» Brief: Your transcription must include every record word for word and no pictures.

Drawing revision comparisons:
──────
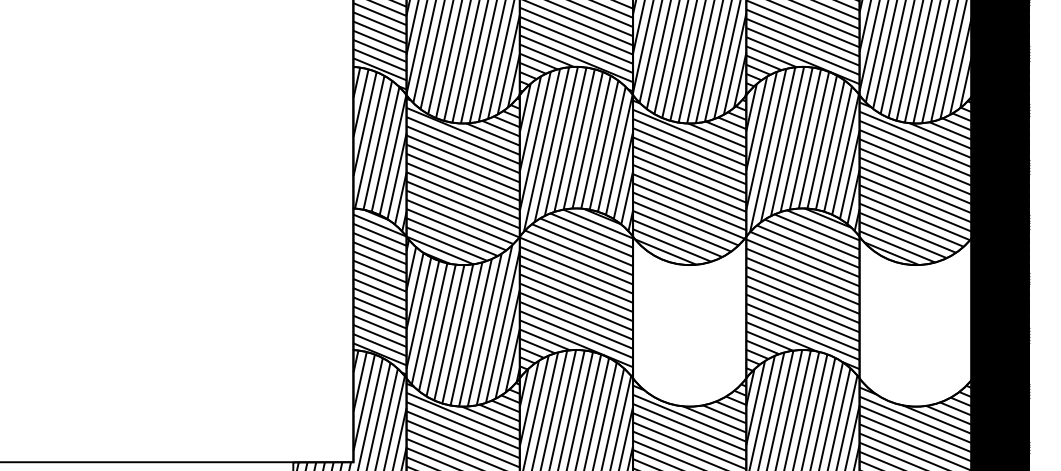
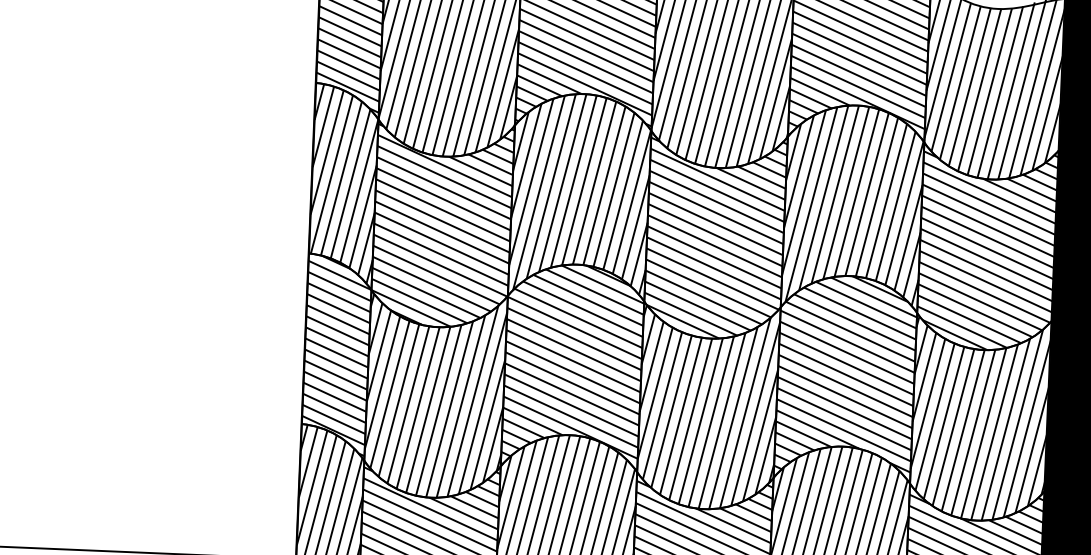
hatch: (689, 322) -> (707, 407), added
hatch: (915, 322) -> (980, 419), added

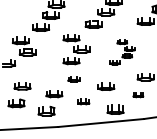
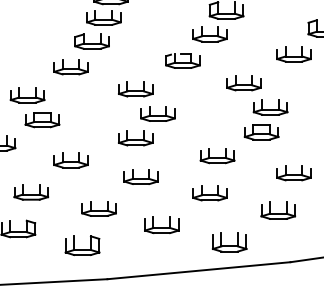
part: (122, 52) -> (244, 120), size x1.67
part: (40, 71) -> (69, 160), added
part: (73, 79) -> (139, 177), size x1.43
part: (138, 94) -> (278, 209), size x1.67
part: (83, 101) -> (161, 224), size x1.43

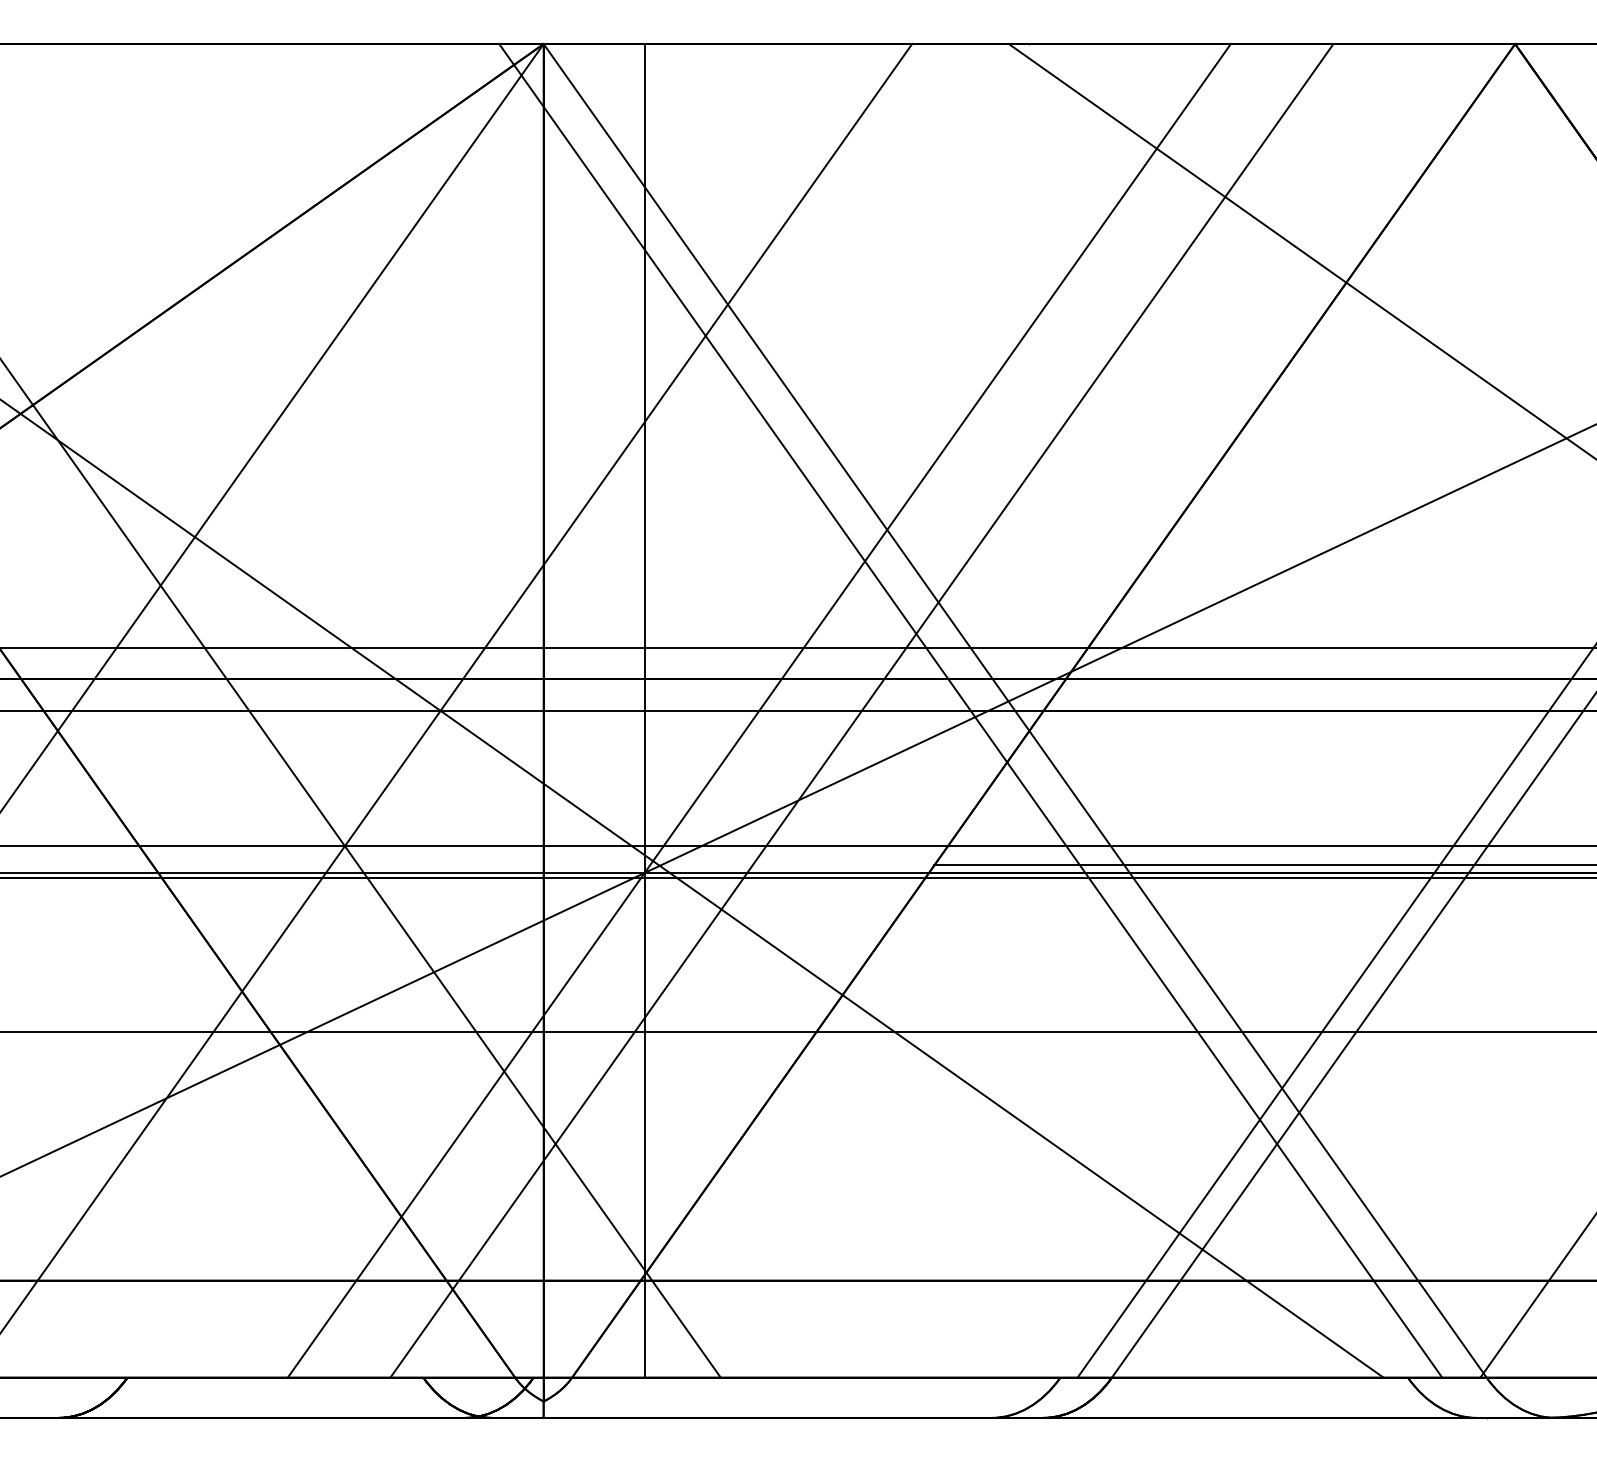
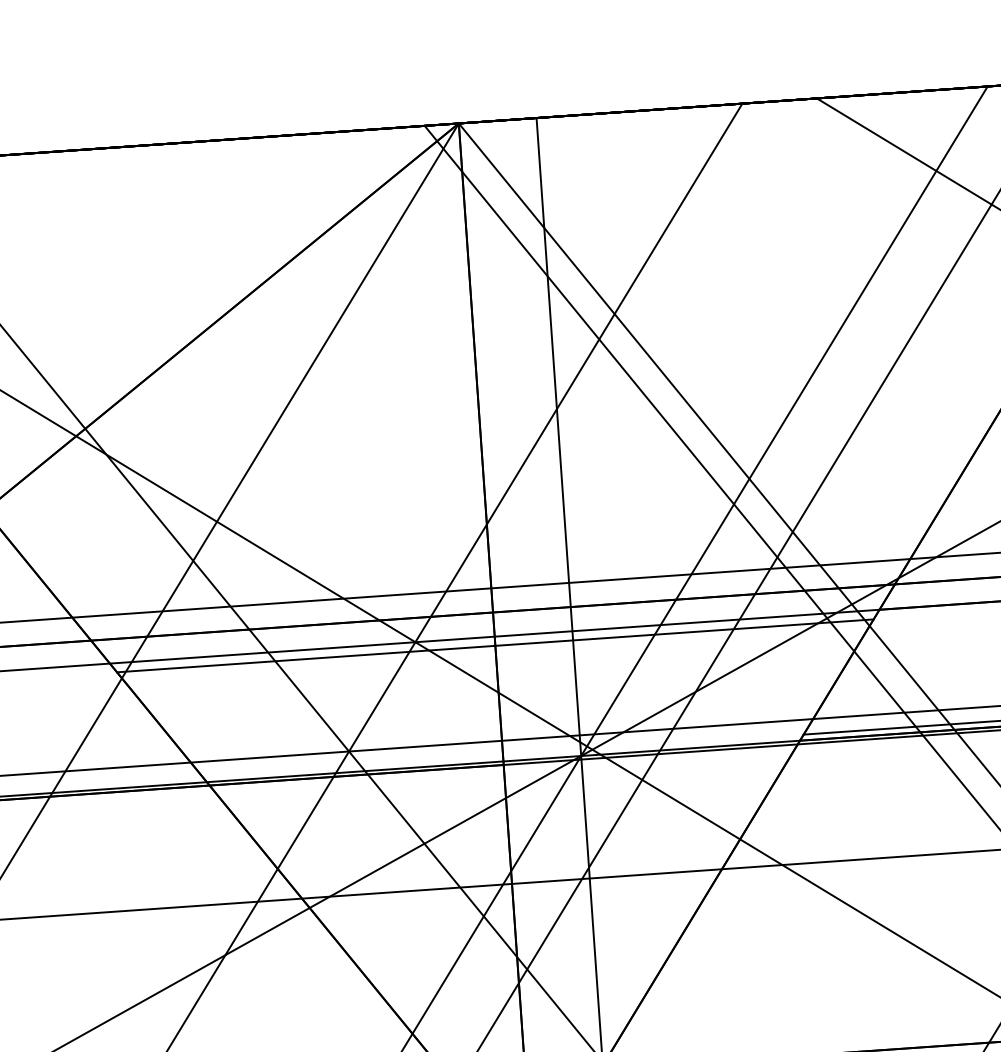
line: (543, 722) -> (495, 645), added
──────
» Response for this exercise:
hatch: (689, 322) -> (707, 407), added
hatch: (915, 322) -> (980, 419), added

part: (122, 52) -> (244, 120), size x1.67
part: (40, 71) -> (69, 160), added
part: (73, 79) -> (139, 177), size x1.43
part: (138, 94) -> (278, 209), size x1.67
part: (83, 101) -> (161, 224), size x1.43

line: (543, 722) -> (495, 645), added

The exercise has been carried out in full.